Goal of the exercise
Your reply must hold the lines from the one containing "# Try saving" to the end of the entries, copied exactly, with pictures excluded.
(Beginning of Extracted information)
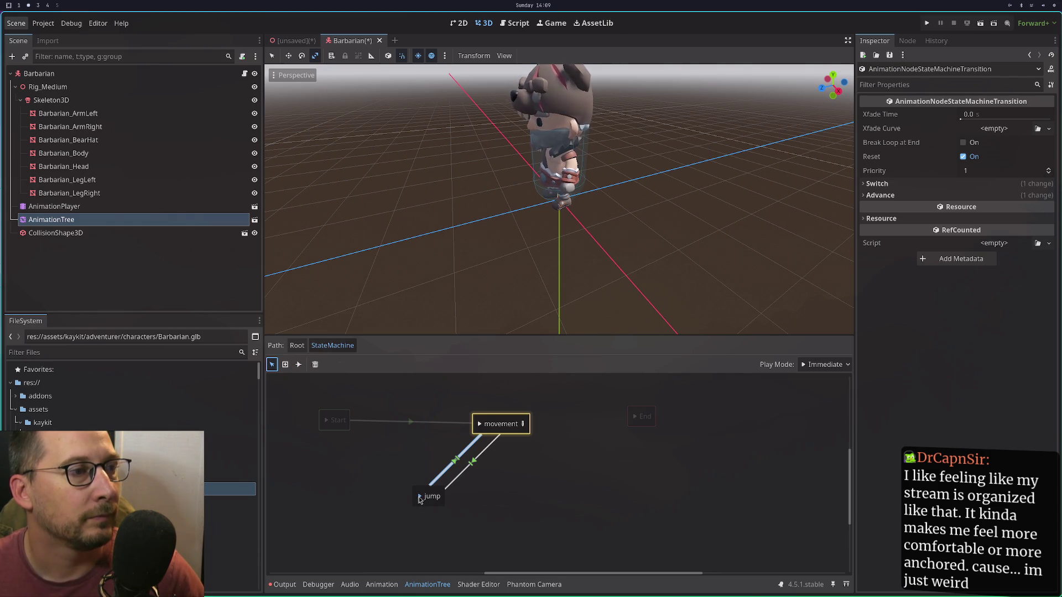
pyautogui.click(420, 499)
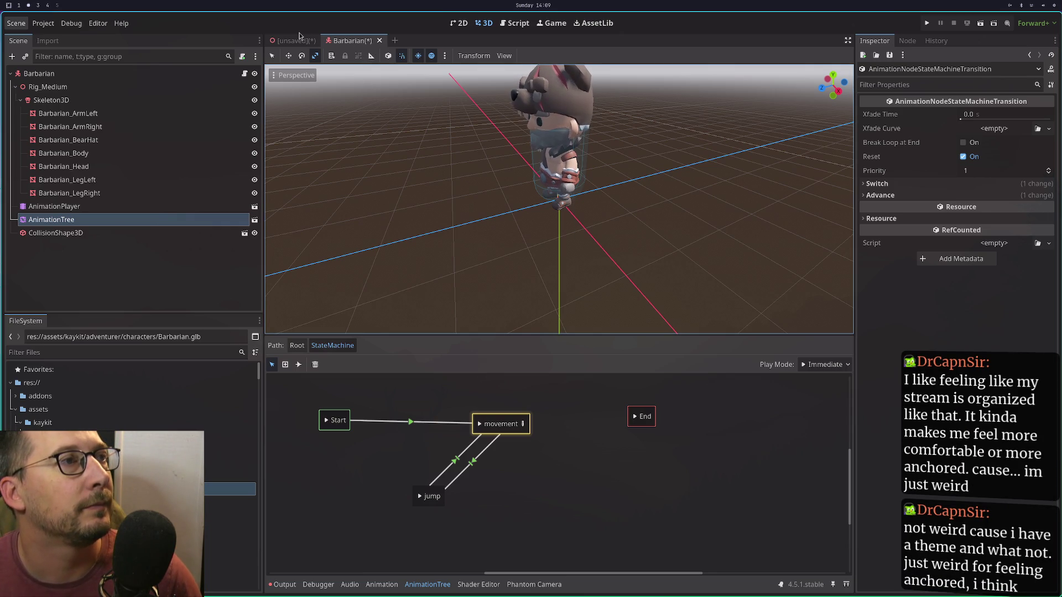
# Try saving the Barbarian scene with Ctrl+S, dismiss the unknown glb format error, and show Import.
pyautogui.click(297, 345)
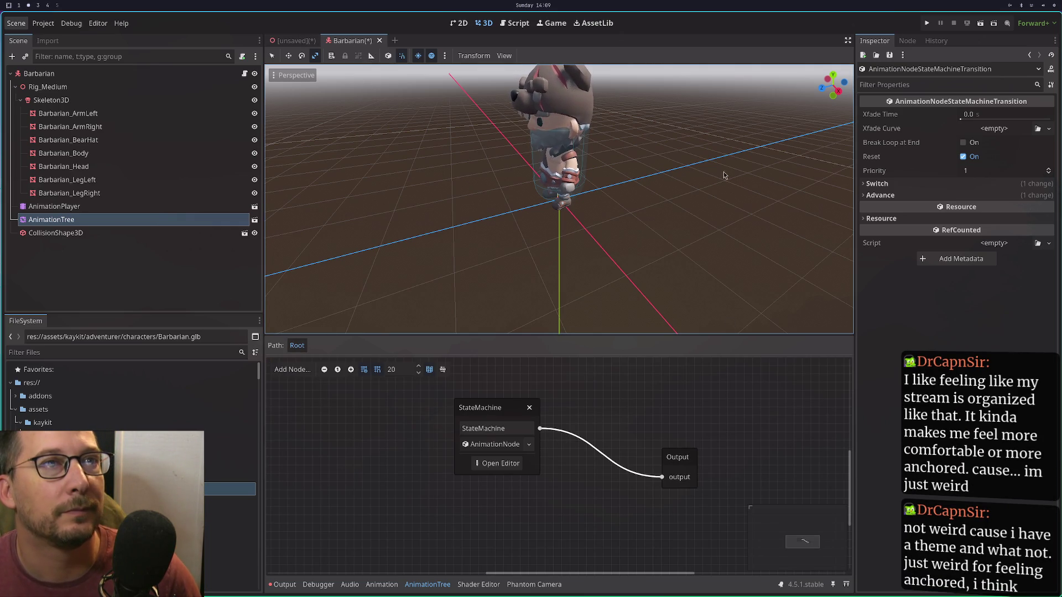
pyautogui.click(235, 219)
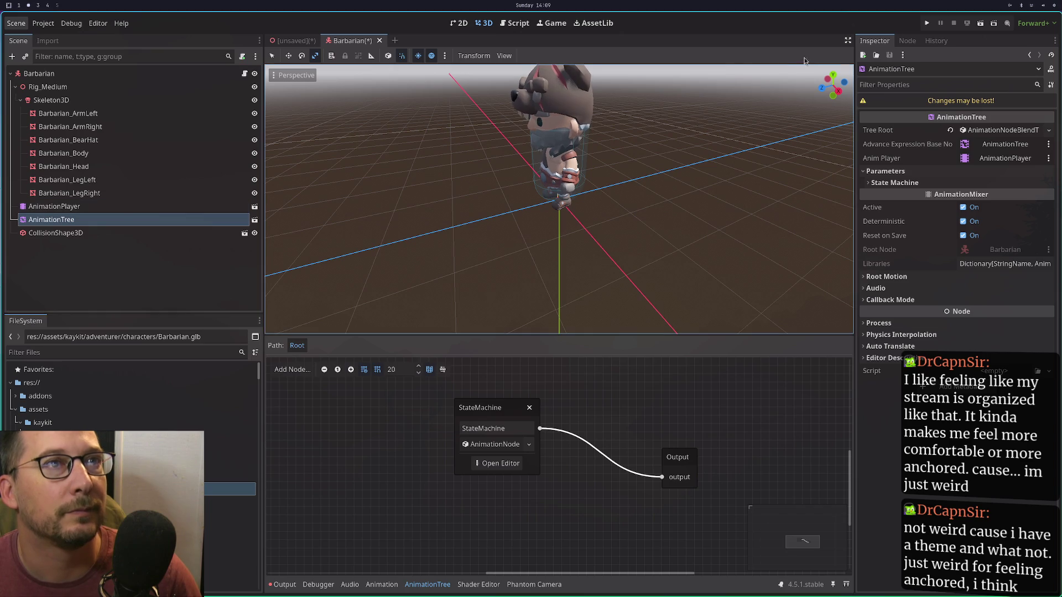
pyautogui.press('ctrl+s')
(End of Extracted information)
Written solution
# Try saving the Barbarian scene with Ctrl+S, dismiss the unknown glb format error, and show Import.
pyautogui.click(297, 345)
pyautogui.click(235, 219)
pyautogui.press('ctrl+s')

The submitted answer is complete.